# Task statement:
Transcribe each line below without altering anything.

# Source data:

————

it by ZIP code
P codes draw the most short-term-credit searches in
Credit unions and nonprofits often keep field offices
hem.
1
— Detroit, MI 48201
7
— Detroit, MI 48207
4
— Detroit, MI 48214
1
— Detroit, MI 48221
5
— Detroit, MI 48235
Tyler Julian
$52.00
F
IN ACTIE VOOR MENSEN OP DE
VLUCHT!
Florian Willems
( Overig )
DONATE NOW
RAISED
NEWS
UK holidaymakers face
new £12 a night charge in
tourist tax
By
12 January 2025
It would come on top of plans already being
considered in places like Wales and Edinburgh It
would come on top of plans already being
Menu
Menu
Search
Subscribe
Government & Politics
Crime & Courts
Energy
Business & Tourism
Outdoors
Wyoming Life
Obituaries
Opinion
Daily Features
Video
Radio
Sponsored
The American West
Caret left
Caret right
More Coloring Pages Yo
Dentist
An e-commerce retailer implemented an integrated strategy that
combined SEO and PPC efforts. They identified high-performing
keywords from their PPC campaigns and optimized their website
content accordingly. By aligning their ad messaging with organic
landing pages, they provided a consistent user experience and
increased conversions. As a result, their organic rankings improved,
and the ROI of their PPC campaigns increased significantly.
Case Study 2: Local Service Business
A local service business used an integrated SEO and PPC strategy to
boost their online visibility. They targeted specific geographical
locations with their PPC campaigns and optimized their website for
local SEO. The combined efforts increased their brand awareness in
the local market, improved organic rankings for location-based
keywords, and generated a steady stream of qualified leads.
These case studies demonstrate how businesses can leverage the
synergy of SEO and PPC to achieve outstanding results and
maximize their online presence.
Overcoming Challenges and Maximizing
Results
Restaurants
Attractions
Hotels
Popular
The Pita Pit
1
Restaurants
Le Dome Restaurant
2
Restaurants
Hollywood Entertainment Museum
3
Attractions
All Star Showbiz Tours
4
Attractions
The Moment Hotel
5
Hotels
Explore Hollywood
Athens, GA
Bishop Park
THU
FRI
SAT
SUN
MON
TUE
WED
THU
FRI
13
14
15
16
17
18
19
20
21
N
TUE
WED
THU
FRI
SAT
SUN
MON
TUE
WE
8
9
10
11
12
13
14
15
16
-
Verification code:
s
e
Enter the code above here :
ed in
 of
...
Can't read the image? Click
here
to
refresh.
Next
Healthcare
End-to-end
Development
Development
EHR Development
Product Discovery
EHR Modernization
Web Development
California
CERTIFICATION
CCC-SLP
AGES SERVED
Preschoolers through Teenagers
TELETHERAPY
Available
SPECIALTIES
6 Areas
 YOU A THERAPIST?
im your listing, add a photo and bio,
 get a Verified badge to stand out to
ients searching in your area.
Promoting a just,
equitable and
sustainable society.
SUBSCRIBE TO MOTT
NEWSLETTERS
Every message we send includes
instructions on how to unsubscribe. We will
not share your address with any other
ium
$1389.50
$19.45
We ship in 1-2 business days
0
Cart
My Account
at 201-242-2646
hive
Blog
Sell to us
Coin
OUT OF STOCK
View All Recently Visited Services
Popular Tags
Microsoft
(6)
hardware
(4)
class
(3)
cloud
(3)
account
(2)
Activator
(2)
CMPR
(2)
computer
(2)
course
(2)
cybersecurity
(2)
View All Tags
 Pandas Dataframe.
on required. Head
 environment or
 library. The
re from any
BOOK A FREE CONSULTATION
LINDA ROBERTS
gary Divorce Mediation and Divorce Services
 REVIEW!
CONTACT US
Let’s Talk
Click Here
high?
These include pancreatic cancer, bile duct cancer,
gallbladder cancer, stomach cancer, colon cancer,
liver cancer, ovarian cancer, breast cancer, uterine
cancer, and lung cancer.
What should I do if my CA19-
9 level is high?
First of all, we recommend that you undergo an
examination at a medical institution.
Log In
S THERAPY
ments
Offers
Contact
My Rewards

————

# Task output:
it by ZIP code
P codes draw the most short-term-credit searches in
Credit unions and nonprofits often keep field offices
hem.
1
— Detroit, MI 48201
7
— Detroit, MI 48207
4
— Detroit, MI 48214
1
— Detroit, MI 48221
5
— Detroit, MI 48235
Tyler Julian
$52.00
F
IN ACTIE VOOR MENSEN OP DE
VLUCHT!
Florian Willems
( Overig )
DONATE NOW
RAISED
NEWS
UK holidaymakers face
new £12 a night charge in
tourist tax
By
12 January 2025
It would come on top of plans already being
considered in places like Wales and Edinburgh It
would come on top of plans already being
Menu
Menu
Search
Subscribe
Government & Politics
Crime & Courts
Energy
Business & Tourism
Outdoors
Wyoming Life
Obituaries
Opinion
Daily Features
Video
Radio
Sponsored
The American West
Caret left
Caret right
More Coloring Pages Yo
Dentist
An e-commerce retailer implemented an integrated strategy that
combined SEO and PPC efforts. They identified high-performing
keywords from their PPC campaigns and optimized their website
content accordingly. By aligning their ad messaging with organic
landing pages, they provided a consistent user experience and
increased conversions. As a result, their organic rankings improved,
and the ROI of their PPC campaigns increased significantly.
Case Study 2: Local Service Business
A local service business used an integrated SEO and PPC strategy to
boost their online visibility. They targeted specific geographical
locations with their PPC campaigns and optimized their website for
local SEO. The combined efforts increased their brand awareness in
the local market, improved organic rankings for location-based
keywords, and generated a steady stream of qualified leads.
These case studies demonstrate how businesses can leverage the
synergy of SEO and PPC to achieve outstanding results and
maximize their online presence.
Overcoming Challenges and Maximizing
Results
Restaurants
Attractions
Hotels
Popular
The Pita Pit
1
Restaurants
Le Dome Restaurant
2
Restaurants
Hollywood Entertainment Museum
3
Attractions
All Star Showbiz Tours
4
Attractions
The Moment Hotel
5
Hotels
Explore Hollywood
Athens, GA
Bishop Park
THU
FRI
SAT
SUN
MON
TUE
WED
THU
FRI
13
14
15
16
17
18
19
20
21
N
TUE
WED
THU
FRI
SAT
SUN
MON
TUE
WE
8
9
10
11
12
13
14
15
16
-
Verification code:
s
e
Enter the code above here :
ed in
 of
...
Can't read the image? Click
here
to
refresh.
Next
Healthcare
End-to-end
Development
Development
EHR Development
Product Discovery
EHR Modernization
Web Development
California
CERTIFICATION
CCC-SLP
AGES SERVED
Preschoolers through Teenagers
TELETHERAPY
Available
SPECIALTIES
6 Areas
 YOU A THERAPIST?
im your listing, add a photo and bio,
 get a Verified badge to stand out to
ients searching in your area.
Promoting a just,
equitable and
sustainable society.
SUBSCRIBE TO MOTT
NEWSLETTERS
Every message we send includes
instructions on how to unsubscribe. We will
not share your address with any other
ium
$1389.50
$19.45
We ship in 1-2 business days
0
Cart
My Account
at 201-242-2646
hive
Blog
Sell to us
Coin
OUT OF STOCK
View All Recently Visited Services
Popular Tags
Microsoft
(6)
hardware
(4)
class
(3)
cloud
(3)
account
(2)
Activator
(2)
CMPR
(2)
computer
(2)
course
(2)
cybersecurity
(2)
View All Tags
 Pandas Dataframe.
on required. Head
 environment or
 library. The
re from any
BOOK A FREE CONSULTATION
LINDA ROBERTS
gary Divorce Mediation and Divorce Services
 REVIEW!
CONTACT US
Let’s Talk
Click Here
high?
These include pancreatic cancer, bile duct cancer,
gallbladder cancer, stomach cancer, colon cancer,
liver cancer, ovarian cancer, breast cancer, uterine
cancer, and lung cancer.
What should I do if my CA19-
9 level is high?
First of all, we recommend that you undergo an
examination at a medical institution.
Log In
S THERAPY
ments
Offers
Contact
My Rewards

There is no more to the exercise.